Search the listing below, and show each line that includes the word "Cookies".

BEGIN

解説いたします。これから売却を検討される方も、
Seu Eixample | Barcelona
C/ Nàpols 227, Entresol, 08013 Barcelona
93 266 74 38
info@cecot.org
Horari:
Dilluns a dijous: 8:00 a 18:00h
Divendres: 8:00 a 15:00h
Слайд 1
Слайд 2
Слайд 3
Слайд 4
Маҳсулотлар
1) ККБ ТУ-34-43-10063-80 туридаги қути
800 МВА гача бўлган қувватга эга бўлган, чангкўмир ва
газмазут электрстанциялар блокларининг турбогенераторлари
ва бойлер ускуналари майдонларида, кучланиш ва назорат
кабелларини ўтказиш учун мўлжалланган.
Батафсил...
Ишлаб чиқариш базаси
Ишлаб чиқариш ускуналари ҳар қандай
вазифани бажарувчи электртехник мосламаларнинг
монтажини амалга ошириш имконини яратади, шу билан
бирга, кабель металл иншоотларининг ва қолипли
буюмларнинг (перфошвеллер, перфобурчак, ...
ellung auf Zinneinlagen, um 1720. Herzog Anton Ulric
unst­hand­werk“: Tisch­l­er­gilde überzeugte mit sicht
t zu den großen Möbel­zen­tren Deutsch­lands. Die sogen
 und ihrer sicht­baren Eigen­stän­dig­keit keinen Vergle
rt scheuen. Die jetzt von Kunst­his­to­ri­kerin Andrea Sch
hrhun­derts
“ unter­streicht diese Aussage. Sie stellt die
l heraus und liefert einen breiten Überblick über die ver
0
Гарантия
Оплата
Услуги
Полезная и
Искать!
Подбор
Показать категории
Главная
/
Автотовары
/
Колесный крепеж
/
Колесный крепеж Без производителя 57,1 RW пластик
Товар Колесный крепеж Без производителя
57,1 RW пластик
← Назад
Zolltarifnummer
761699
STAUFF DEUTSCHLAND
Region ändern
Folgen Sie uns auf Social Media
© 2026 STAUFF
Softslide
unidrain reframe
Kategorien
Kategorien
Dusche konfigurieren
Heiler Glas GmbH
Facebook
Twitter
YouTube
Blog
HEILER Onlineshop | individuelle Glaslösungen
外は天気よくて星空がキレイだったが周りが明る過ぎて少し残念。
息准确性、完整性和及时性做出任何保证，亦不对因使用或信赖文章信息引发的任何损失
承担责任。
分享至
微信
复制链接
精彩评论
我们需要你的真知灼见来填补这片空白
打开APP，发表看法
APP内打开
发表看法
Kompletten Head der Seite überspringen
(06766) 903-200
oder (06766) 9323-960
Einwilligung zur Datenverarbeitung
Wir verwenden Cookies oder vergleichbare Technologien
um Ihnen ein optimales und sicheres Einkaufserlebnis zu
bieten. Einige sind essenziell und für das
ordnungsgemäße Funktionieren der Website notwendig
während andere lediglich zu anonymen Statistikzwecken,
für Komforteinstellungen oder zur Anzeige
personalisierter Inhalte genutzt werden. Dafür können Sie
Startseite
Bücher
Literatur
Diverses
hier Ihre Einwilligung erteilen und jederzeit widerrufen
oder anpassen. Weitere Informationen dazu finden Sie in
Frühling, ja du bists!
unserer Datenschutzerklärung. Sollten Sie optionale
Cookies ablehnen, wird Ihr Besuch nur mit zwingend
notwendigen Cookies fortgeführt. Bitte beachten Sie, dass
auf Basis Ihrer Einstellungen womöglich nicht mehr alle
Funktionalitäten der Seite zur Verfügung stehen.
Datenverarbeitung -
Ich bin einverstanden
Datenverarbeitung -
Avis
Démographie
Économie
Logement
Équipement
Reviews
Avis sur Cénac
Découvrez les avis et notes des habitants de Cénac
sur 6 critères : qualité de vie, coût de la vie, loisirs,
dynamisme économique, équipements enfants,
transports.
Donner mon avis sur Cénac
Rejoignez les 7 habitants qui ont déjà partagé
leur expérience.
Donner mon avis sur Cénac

END

- _Solution to this task_
Wir verwenden Cookies oder vergleichbare Technologien
Cookies ablehnen, wird Ihr Besuch nur mit zwingend
notwendigen Cookies fortgeführt. Bitte beachten Sie, dass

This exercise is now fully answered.